Marie Kreutzer ne prétend pas faire un biopic de l’Impératrice d’Autriche, elle part d’une réalité – Élisabeth ne montrant plus son visage à partir d’un certain âge. Elle brouille les pistes narratives par une mise en scène très brute, s’appuyant avec irrévérence sur les effets d’anachronisme et une bande-son allant de Camille aux Rolling Stones. Cependant, sa licence cinématographique se base sur une trame historique réelle, comme l’implication d’Élisabeth dans le compromis austro-hongrois de 1867 qui établit une certaine autonomie de la Hongrie au sein de l’empire autrichien ; même l’épisode de la visite de l’impératrice dans le Northamptonshire, chez un ancêtre de Diana Spencer est historiquement plausible – peut-être moins le clin d’œil à travers les époques fait au destin tragique de ces deux femmes prises dans les filets d’un système monarchique : lors de son séjour, Élisabeth se rapproche de son instructeur d’équitation, faisant ainsi écho à la liaison de Diana avec son professeur d’équitation, James Hewitt.
La cavalcade effrénée d’Élisabeth pour se sauver de la dépression, des sombres turpitudes, de cette mélancolie qui l’habite et qui s’étend, comme un augure, sur cette fin de siècle et fin de règne, renvoie à la fuite en avant qui va plonger quelques années plus tard l’Europe, puis le monde, dans la Grande Guerre dont la fin signera l’entrée dans un nouveau siècle.
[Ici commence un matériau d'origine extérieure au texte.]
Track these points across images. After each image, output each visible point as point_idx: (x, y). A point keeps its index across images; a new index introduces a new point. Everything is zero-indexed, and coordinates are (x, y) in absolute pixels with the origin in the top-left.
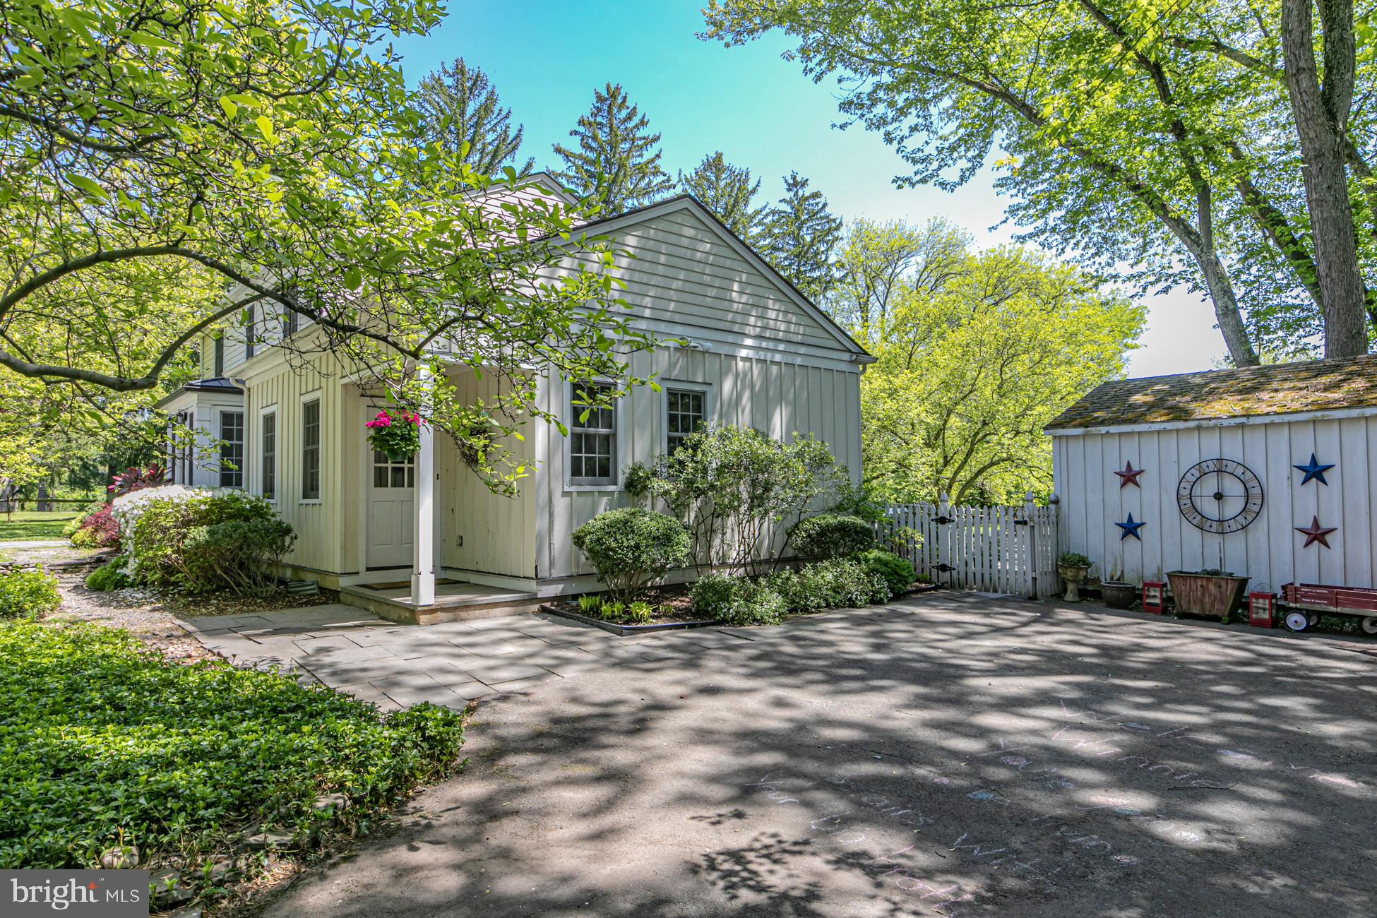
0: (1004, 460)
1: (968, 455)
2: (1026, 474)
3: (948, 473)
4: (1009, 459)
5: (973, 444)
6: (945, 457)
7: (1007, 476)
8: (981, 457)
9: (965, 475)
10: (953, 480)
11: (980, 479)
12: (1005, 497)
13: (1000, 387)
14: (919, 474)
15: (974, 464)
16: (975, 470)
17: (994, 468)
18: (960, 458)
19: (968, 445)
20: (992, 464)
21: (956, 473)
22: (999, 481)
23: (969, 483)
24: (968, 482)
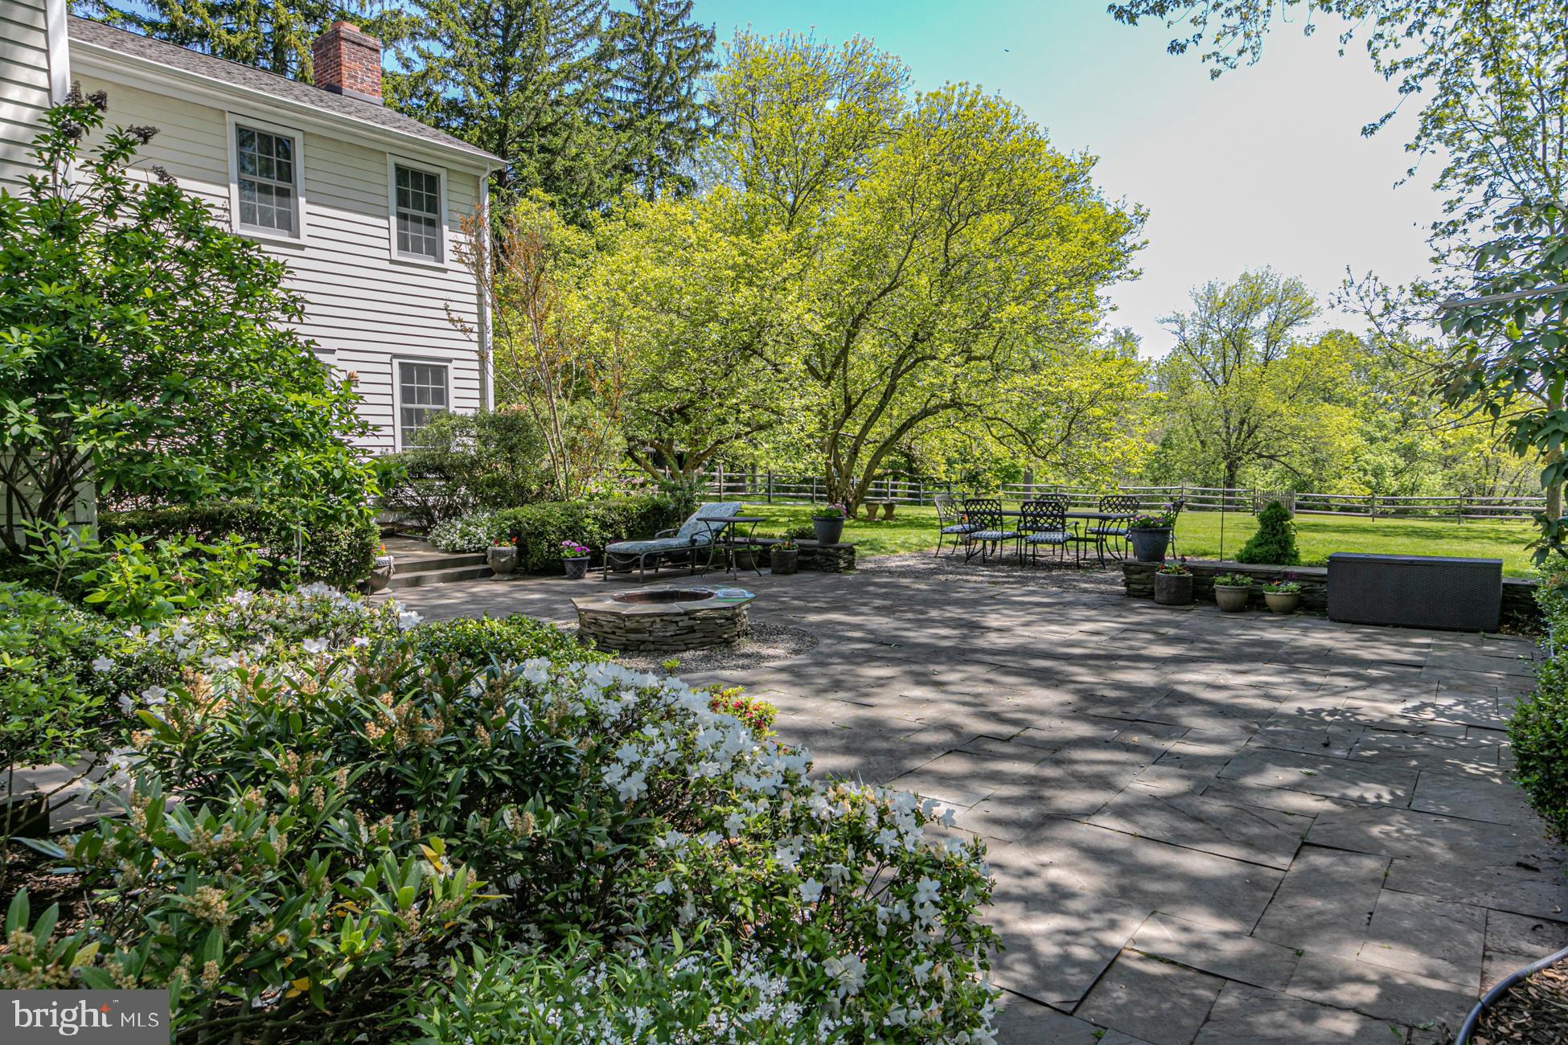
0: (946, 407)
1: (887, 396)
2: (978, 429)
3: (853, 428)
4: (955, 404)
5: (895, 377)
6: (848, 399)
7: (950, 436)
8: (907, 403)
9: (881, 430)
10: (860, 438)
11: (905, 439)
12: (943, 468)
13: (944, 273)
14: (794, 428)
15: (897, 412)
16: (897, 424)
17: (929, 421)
18: (872, 401)
19: (887, 380)
20: (925, 413)
21: (866, 429)
22: (936, 443)
23: (886, 446)
24: (886, 443)
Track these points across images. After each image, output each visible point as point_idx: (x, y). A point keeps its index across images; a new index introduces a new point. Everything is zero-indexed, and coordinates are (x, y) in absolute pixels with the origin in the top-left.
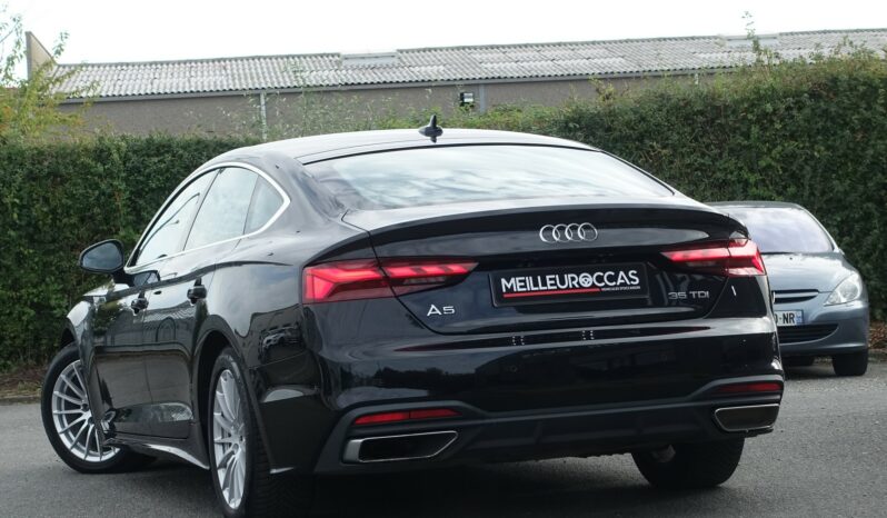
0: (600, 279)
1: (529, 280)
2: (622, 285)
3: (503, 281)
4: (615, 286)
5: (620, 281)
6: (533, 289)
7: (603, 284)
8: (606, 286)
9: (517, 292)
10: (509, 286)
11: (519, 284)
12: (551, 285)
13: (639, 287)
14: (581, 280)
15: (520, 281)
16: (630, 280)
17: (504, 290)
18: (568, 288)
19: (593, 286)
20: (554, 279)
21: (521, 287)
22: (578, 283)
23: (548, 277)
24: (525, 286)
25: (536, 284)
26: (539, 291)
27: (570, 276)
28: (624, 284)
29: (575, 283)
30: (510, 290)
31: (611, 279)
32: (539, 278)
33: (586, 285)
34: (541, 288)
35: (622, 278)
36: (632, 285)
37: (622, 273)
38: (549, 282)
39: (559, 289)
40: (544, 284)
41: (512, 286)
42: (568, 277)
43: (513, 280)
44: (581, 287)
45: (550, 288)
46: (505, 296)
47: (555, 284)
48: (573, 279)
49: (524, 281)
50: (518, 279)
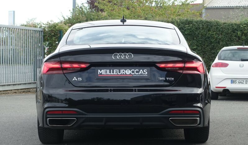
0: (133, 72)
1: (108, 71)
2: (141, 74)
3: (99, 71)
4: (138, 74)
5: (140, 73)
6: (109, 74)
7: (134, 74)
8: (135, 74)
9: (103, 75)
10: (101, 72)
11: (104, 72)
12: (115, 73)
13: (147, 75)
14: (126, 72)
15: (105, 71)
16: (144, 73)
17: (99, 74)
18: (121, 74)
19: (130, 74)
20: (117, 71)
21: (105, 73)
22: (125, 73)
23: (115, 70)
24: (106, 73)
25: (110, 72)
26: (111, 75)
27: (123, 70)
28: (142, 74)
29: (124, 73)
30: (101, 74)
31: (137, 72)
32: (112, 70)
33: (128, 74)
34: (112, 74)
35: (141, 72)
36: (144, 74)
37: (141, 70)
38: (115, 72)
39: (118, 74)
40: (113, 72)
41: (102, 72)
42: (122, 71)
43: (102, 71)
44: (126, 74)
45: (115, 74)
46: (99, 76)
47: (117, 73)
48: (123, 71)
49: (106, 71)
50: (104, 70)
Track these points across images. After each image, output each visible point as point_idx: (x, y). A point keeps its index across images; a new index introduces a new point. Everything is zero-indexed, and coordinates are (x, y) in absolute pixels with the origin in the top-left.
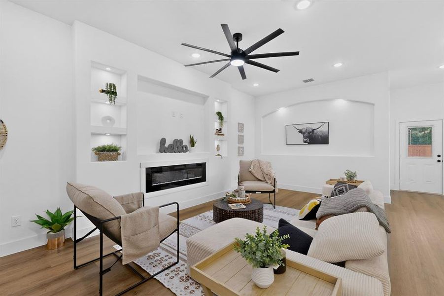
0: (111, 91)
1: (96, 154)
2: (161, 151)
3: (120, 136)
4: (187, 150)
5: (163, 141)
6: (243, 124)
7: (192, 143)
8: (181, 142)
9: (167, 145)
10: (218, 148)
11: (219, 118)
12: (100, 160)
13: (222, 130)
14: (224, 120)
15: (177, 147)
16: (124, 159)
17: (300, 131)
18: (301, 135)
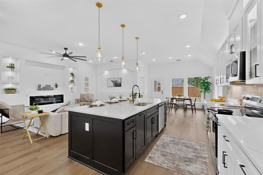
0: (12, 67)
1: (5, 91)
2: (38, 90)
3: (17, 84)
4: (53, 89)
5: (39, 86)
6: (88, 78)
7: (56, 86)
8: (50, 86)
9: (41, 87)
10: (72, 88)
11: (72, 76)
12: (6, 93)
13: (74, 81)
14: (75, 76)
15: (48, 88)
16: (19, 93)
17: (112, 81)
18: (112, 83)
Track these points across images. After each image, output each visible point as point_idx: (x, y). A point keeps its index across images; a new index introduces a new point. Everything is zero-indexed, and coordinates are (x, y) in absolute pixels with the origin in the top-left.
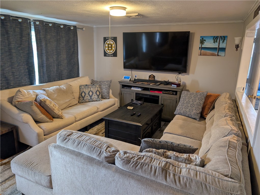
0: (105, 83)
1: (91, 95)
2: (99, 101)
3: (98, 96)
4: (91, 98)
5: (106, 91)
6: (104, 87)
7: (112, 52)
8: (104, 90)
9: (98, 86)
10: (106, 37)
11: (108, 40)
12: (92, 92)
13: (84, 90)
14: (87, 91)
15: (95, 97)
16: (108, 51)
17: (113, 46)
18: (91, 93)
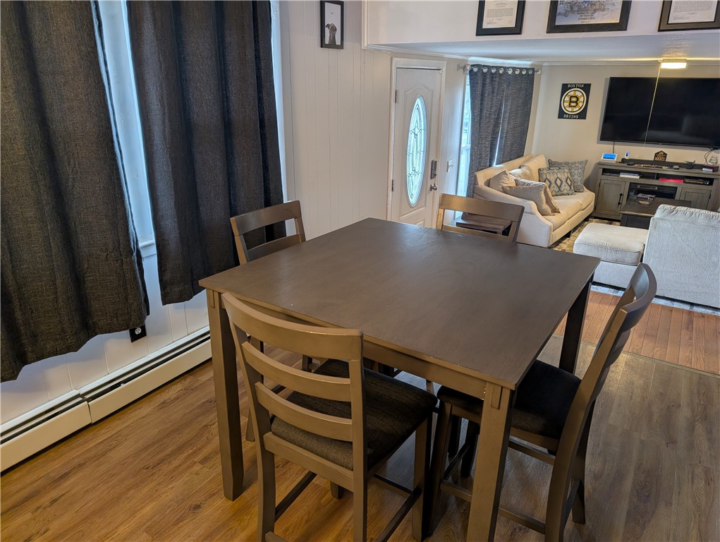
0: (577, 165)
1: (559, 185)
2: (572, 194)
3: (570, 186)
4: (560, 190)
5: (579, 179)
6: (576, 172)
7: (577, 110)
8: (576, 177)
9: (567, 171)
10: (567, 84)
11: (571, 88)
12: (561, 180)
13: (548, 177)
14: (552, 178)
15: (565, 188)
16: (570, 109)
17: (581, 99)
18: (559, 182)
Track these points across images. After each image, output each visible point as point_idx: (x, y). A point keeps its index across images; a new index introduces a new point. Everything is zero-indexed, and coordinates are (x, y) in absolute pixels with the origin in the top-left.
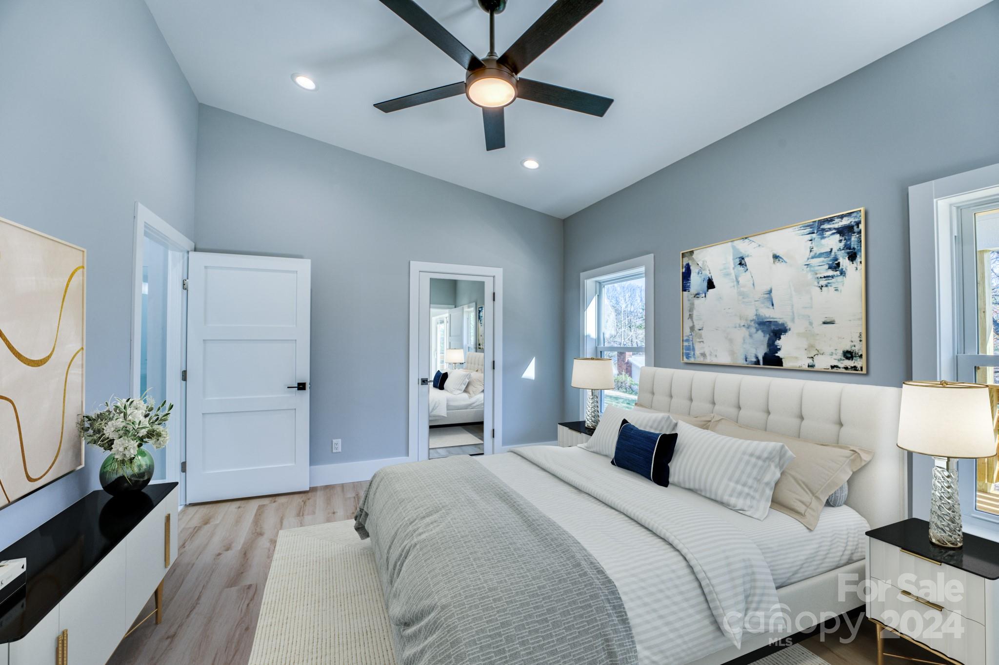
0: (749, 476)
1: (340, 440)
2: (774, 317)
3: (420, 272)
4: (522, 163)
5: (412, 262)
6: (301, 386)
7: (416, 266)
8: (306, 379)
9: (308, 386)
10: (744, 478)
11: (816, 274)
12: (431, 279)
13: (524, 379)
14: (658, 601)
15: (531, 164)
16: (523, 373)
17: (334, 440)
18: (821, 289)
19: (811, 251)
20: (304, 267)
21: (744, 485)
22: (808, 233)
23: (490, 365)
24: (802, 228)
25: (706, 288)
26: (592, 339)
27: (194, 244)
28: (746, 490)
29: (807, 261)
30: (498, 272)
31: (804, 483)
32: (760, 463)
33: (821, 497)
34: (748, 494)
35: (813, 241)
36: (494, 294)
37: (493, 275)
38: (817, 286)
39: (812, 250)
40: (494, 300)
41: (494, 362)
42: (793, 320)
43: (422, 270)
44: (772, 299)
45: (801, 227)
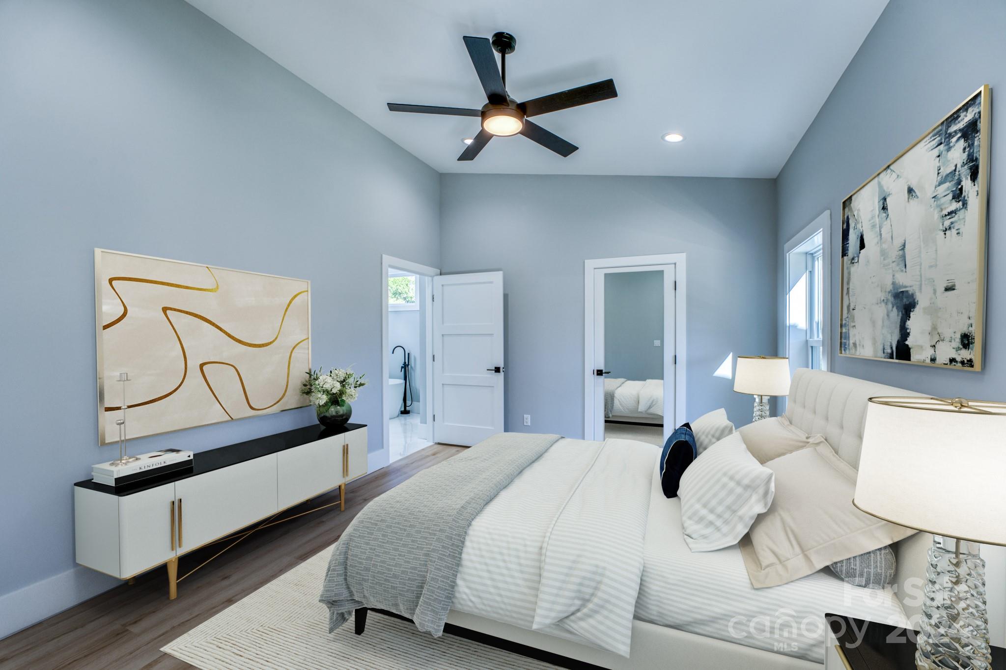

Pour ceux qui ont la (mauvaise) habitude de partir avant la fin du générique, restez !, un dernier pied de nez plein de malice de Marie Kreutzer, Vicky Krieps et Élisabeth nous est adressé.
De Marie Kreutzer ; avec Vicky Krieps, Florian Teichtmeister, Katharina Lorenz, Jeanne Werner, Alma Hasun, Manuel Rubey, Finnegan Oldfield, Aaron Friesz; Autriche, Luxembourg, Allemagne, France ; 2022 ; 113 minutes.